▸ Problems and tasks:
1. In the article on John le Carre's death, what illness caused his death?
2. Write the next part of the article on John le Carre's death, picking up after its final sentence.

The great era for spy novels ends with the death of John le Carre
‘‘When you enter the secret world and you are engaged in the intensive examination of your enemy, your opponent, you in a sense begin to know him and think about him not just as an opponent but some kind of secret sharer.’’
John le Carre wrote 26 novels during his career, the last coming out in 2019.Credit:Charlotte Hadden
That was John le Carre, who has died at the age of 89, talking to The Age in 2001 about his own experiences with the British secret service before he embarked on his long and more successful career as a spy novelist and fierce critic of the hypocrisy and moral and political decline of his country – and, indeed, the west. He died of pneumonia on Sunday morning (Australian time) just as the British government was stumbling towards the final deadline for Brexit, a development he loathed.
In a sense how he defined his experience running agents in East Germany for MI6 determined the nature of his novels and particularly the three great Cold War novels featuring his best-known protagonist, George Smiley: there was a lot of talk, a lot of thought and a lot of smart people trying to get a handle on what the Soviet Union and its spymaster, Karla, were up to, and then outwit them. And, of course, they were frequently hindered by a traitor - a mole - in their midst.

Stored data entries
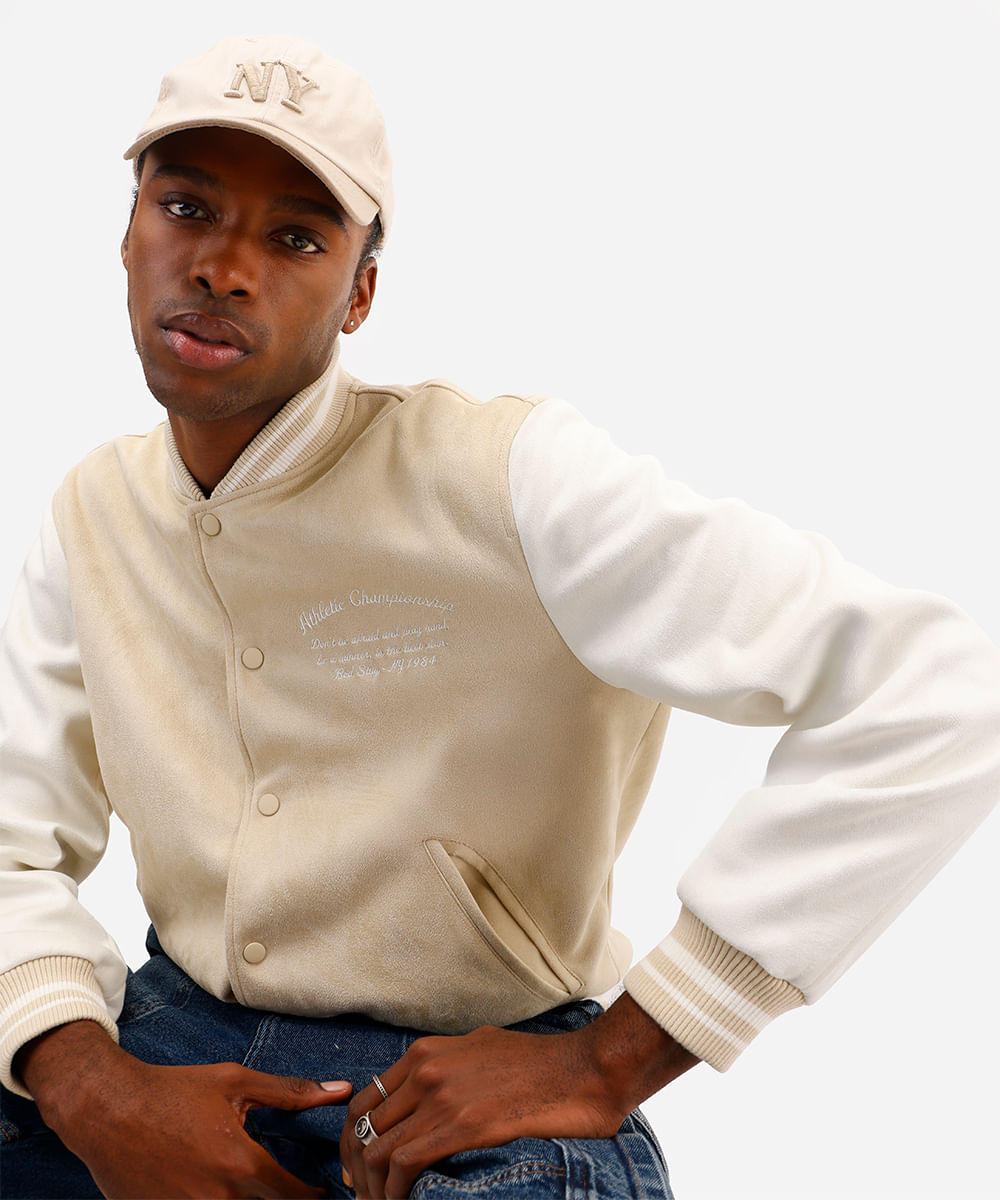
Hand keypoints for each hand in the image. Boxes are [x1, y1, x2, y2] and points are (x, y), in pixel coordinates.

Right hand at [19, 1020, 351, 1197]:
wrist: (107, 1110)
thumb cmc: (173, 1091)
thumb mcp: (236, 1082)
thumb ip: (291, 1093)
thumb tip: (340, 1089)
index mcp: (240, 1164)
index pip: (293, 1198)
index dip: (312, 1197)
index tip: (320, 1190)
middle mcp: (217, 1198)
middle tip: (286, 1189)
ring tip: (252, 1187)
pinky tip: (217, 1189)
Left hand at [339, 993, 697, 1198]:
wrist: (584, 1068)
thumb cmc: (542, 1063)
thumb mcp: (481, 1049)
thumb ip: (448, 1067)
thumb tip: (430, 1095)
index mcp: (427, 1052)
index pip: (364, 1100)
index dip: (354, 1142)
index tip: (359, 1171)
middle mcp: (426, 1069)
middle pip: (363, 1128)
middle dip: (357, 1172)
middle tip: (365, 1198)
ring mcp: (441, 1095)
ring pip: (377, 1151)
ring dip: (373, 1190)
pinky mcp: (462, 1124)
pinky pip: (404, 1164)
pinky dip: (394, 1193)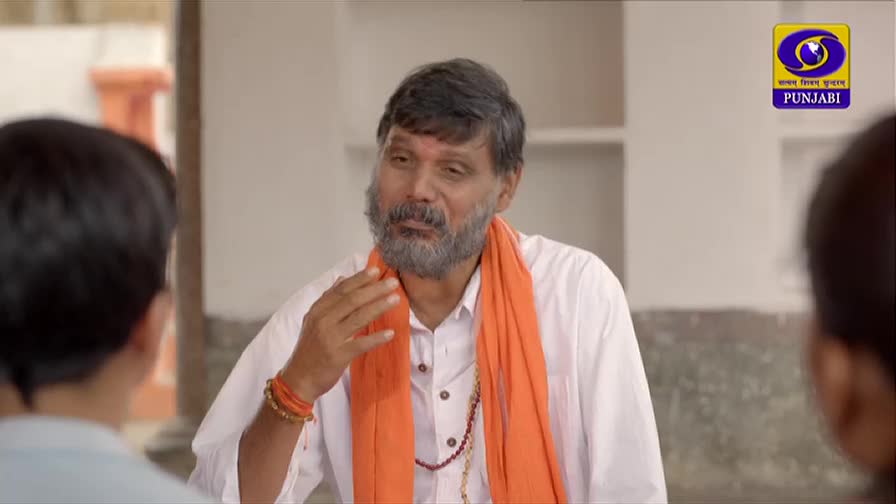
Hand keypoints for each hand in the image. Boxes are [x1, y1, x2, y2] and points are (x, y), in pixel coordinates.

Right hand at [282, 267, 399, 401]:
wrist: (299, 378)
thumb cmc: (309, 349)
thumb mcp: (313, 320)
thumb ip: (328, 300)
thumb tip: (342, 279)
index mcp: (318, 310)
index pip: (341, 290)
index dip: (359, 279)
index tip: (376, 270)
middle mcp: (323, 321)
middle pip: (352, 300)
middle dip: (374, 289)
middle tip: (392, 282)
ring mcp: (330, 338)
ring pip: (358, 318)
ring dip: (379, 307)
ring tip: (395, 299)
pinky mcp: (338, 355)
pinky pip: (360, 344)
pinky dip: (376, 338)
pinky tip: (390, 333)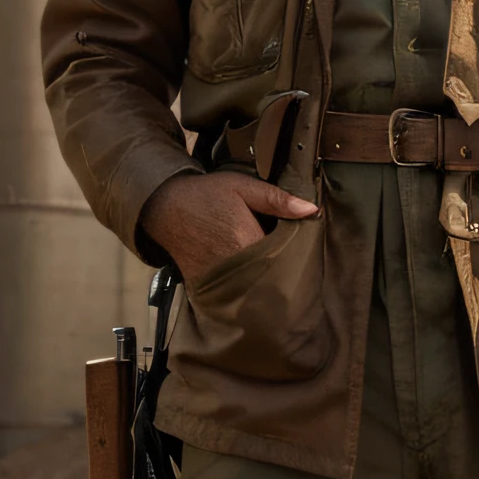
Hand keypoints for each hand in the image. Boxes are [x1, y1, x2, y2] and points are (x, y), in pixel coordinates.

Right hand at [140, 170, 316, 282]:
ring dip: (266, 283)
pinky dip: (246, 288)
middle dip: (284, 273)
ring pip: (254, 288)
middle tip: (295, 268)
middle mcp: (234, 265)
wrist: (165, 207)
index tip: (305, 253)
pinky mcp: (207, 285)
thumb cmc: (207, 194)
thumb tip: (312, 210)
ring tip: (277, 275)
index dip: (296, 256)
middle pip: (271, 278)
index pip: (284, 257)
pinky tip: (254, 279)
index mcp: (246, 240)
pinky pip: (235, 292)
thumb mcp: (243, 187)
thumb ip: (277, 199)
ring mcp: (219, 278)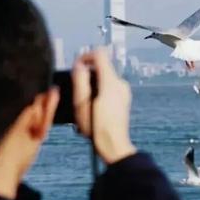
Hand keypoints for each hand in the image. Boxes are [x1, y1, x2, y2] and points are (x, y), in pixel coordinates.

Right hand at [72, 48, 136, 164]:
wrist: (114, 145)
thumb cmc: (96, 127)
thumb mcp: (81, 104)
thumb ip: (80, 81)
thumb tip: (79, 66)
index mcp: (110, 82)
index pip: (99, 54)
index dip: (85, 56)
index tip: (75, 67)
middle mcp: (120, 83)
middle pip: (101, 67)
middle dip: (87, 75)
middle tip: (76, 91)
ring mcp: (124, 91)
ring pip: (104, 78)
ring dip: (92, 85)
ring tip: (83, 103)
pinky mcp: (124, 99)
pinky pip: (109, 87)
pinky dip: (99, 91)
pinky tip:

▸ Responses for each task:
1. Pneumonia.

2.
John le Carre adopted his new name after the success of The Spy Who Came in From the Cold.Credit:
The contemporary British spy novelist, Mick Herron, often seen as a successor to le Carre – something he dismisses – regards the trilogy, which began with Tinker Tailor Soldier Spy, as the benchmark for spy fiction.
Like an earlier master of spy fiction, Graham Greene, le Carre was a great storyteller. And it’s significant that so many of his novels have been adapted for large and small screens. Alec Guiness’ portrayal of Smiley for the BBC television series is legendary, as was Richard Burton’s portrayal of Alec Leamas in the stark, black and white film of The Spy Who Came in From the Cold. More recent adaptations include The Night Manager, The Little Drummer Girl and The Constant Gardener.
He published the first of his 26 novels, Call for the Dead, in 1961, but it was the huge success of The Spy Who Came in from the Cold in 1963 that prompted a change of name from David Cornwell to John le Carre and a departure from the intelligence service.
His publisher told him he should choose a name with two Anglo-Saxon monosyllables such as John Smith. That was not for him.
‘‘I thought, no, what they like is three bits to a name. A kind of reassuring Anglo-Saxon first name, then a little bit in the middle - an American would have an initial, ‘von’ wouldn't have been popular - and then the ‘Carre’ was a sort of game I played.’’ It means John the Square.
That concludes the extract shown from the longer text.